Sitemaps

bedrock serves a root sitemap at /sitemap.xml, which links to localised sitemaps for each supported locale.

The sitemap data is (re)generated on a schedule by www-sitemap-generator and then is pulled into bedrock’s database, from which the XML sitemaps are rendered.

Quick summary

What does www-sitemap-generator do?

www-sitemap-generator, ultimately, produces an updated sitemap.json file if it detects changes in pages since the last time the sitemap was generated. It does this by loading every page and checking its ETag.

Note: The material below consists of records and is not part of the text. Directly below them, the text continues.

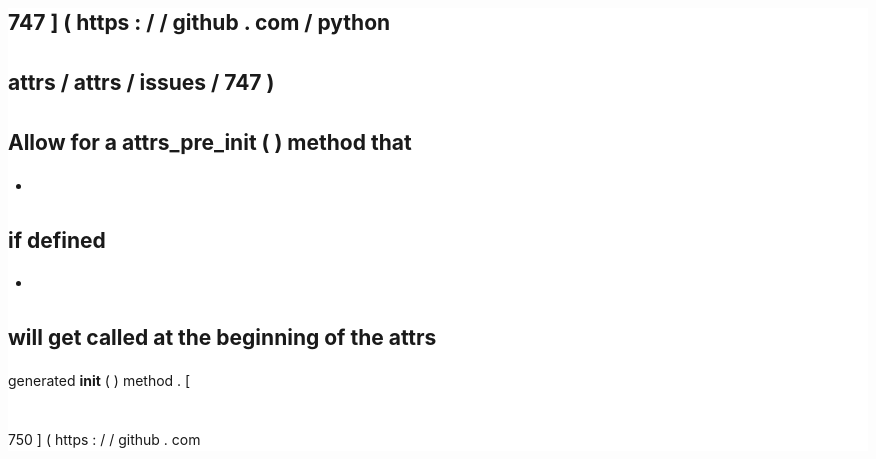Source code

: 747
]
(
https
:
/
/
github
.
com
/
python
-
attrs
/
attrs
/
issues
/
747
)
-
Allow
for
a
__attrs_pre_init__
(
)
method
that
-
-
if
defined
-
-
will
get
called
at
the
beginning
of
the
attrs
-
generated
__init__
(
)
method
.
[
#
750
]
(
https
:
/
/
github
.
com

This sitemap.json data is key to sitemap rendering by bedrock.

The update process is run on a schedule via our Gitlab CI setup.

Note

www-sitemap-generator uses the main bedrock release Docker image as its own base container image, which means it has access to all of bedrock’s code and data-loading utils.

Bear this in mind when looking at management commands in bedrock; update_sitemaps is actually only called by www-sitemap-generator even though it (currently) lives in bedrock

When is the sitemap data pulled into bedrock?

Bedrock’s clock pod regularly runs bin/run-db-update.sh, which calls the update_sitemaps_data management command. This is what pulls in data from the www-sitemap-generator git repo and refreshes the SitemapURL records in Bedrock’s database. It is from these SitemapURL records that the XML sitemap tree is rendered by bedrock.